How often and how good
In the value stream map we already see some data about the next metric: Deployment Frequency. We can see if deployments are a bottleneck in regards to the time it takes and the waiting time before and after.
One of the reasons we implement continuous integration and delivery is because fast feedback is key. So the sooner we have proof that things behave the way they should on production the better we can sleep at night.
There is no magic number that applies for every application/company. We should just determine how often we think we should go to acceptance and production. It is strongly related to what your customers need and in which business you operate but from a technical and flow perspective the more often the better.
Most common issues in regards to a low Deployment frequency:
- Company applied restrictions: teams are not allowed to deploy themselves, teams need to follow manual processes of approval.
- Architectural: the software can’t be independently deployed/too much dependencies.
- Infrastructural: Very complicated infra which makes the process slow and unpredictable.

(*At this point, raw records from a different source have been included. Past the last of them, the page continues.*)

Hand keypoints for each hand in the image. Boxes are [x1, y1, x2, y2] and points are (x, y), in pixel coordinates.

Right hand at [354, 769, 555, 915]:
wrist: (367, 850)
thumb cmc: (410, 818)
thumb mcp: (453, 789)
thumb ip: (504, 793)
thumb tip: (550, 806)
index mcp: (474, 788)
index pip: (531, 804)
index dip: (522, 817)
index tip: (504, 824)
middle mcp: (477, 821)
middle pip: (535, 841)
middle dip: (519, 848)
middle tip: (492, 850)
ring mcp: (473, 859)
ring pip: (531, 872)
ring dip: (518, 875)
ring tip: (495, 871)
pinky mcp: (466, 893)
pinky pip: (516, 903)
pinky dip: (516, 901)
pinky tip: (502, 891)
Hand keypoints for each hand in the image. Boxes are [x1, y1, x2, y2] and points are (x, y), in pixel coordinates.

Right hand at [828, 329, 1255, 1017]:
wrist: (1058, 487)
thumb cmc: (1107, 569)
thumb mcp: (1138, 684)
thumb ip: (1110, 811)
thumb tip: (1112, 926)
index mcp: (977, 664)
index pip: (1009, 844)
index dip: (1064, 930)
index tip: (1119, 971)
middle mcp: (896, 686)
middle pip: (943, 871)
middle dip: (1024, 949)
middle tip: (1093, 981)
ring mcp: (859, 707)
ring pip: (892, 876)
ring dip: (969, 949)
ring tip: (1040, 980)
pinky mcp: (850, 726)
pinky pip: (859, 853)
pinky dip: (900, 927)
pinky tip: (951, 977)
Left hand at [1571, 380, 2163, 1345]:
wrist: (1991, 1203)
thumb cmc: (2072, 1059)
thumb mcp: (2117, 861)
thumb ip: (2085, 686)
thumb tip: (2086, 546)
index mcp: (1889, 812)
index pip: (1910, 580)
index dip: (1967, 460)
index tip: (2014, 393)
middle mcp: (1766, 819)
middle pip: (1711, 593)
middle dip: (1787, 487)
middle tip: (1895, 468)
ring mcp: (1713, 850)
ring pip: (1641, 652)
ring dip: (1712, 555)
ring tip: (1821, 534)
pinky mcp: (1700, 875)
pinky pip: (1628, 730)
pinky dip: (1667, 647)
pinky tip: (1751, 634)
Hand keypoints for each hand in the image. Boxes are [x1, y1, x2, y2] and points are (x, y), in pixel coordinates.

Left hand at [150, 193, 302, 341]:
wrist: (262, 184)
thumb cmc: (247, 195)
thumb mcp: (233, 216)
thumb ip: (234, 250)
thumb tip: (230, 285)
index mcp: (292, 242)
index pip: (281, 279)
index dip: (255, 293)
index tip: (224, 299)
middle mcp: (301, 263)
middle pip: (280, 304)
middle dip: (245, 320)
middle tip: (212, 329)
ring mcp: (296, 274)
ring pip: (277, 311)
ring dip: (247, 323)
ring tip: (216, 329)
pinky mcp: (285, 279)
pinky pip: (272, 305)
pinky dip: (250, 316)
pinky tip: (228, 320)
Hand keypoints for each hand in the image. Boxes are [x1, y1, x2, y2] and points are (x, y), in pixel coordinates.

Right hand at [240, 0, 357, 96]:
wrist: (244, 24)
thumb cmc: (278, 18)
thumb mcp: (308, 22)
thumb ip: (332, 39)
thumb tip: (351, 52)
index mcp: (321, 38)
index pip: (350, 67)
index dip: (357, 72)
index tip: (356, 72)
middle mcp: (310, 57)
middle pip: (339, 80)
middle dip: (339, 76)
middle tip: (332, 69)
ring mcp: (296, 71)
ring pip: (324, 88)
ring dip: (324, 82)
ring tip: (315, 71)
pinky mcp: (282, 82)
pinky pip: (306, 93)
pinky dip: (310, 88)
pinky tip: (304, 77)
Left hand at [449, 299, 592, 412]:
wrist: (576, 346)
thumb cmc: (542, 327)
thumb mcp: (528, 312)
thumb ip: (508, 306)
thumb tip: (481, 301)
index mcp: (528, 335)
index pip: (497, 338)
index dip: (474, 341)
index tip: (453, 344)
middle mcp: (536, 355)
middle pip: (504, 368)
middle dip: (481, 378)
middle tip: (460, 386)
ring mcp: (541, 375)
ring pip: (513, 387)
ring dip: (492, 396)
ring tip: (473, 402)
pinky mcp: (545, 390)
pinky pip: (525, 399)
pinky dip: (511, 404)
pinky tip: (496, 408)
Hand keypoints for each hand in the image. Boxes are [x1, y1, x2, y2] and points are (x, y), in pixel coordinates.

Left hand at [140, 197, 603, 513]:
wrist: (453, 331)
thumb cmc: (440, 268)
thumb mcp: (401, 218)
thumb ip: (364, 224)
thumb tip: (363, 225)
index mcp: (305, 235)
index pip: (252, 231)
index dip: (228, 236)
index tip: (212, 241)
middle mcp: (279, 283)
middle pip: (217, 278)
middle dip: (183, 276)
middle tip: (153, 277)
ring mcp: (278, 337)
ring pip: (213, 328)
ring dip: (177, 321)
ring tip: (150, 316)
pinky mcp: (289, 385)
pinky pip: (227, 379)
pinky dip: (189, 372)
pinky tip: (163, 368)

- No demand from the business: there is no sense of urgency and no one needs the software soon.
The last thing we need to closely monitor is the Change Failure Rate. It will tell us how often we have bugs/issues after we have deployed.
Most common issues in regards to a high Change Failure Rate:
- Environments: difference between test and production environment so bugs will appear on only one.
- Lack of extensive automated testing: no automated tests, integration tests, mutation tests will result in unpredictable quality.
- Manual infra configurations: no infra as code/immutable infra which makes changes error prone.
- The lack of proper test data management/test db provisioning: always testing with a predictable testset instead of real world data.
Like many things, when you regard them holistically: fixing the biggest issue will often resolve or improve one or more others. So rather than making this really big and trying to get all the data automatically in a dashboard, just start with a value stream map which will tell you how fast you currently get ideas to end users.
Sometimes you find out that there is no traceability between ideas, the code and deploys. Well there is your first item to solve. You would never be able to tell how you are doing without it anyway. Maybe the backlogs are full of items that haven’t changed for months or even years. There is your next item: waiting times of months. Try to change more to a just-in-time way of working.
Often you just have to take a step back before you can go forward in software development.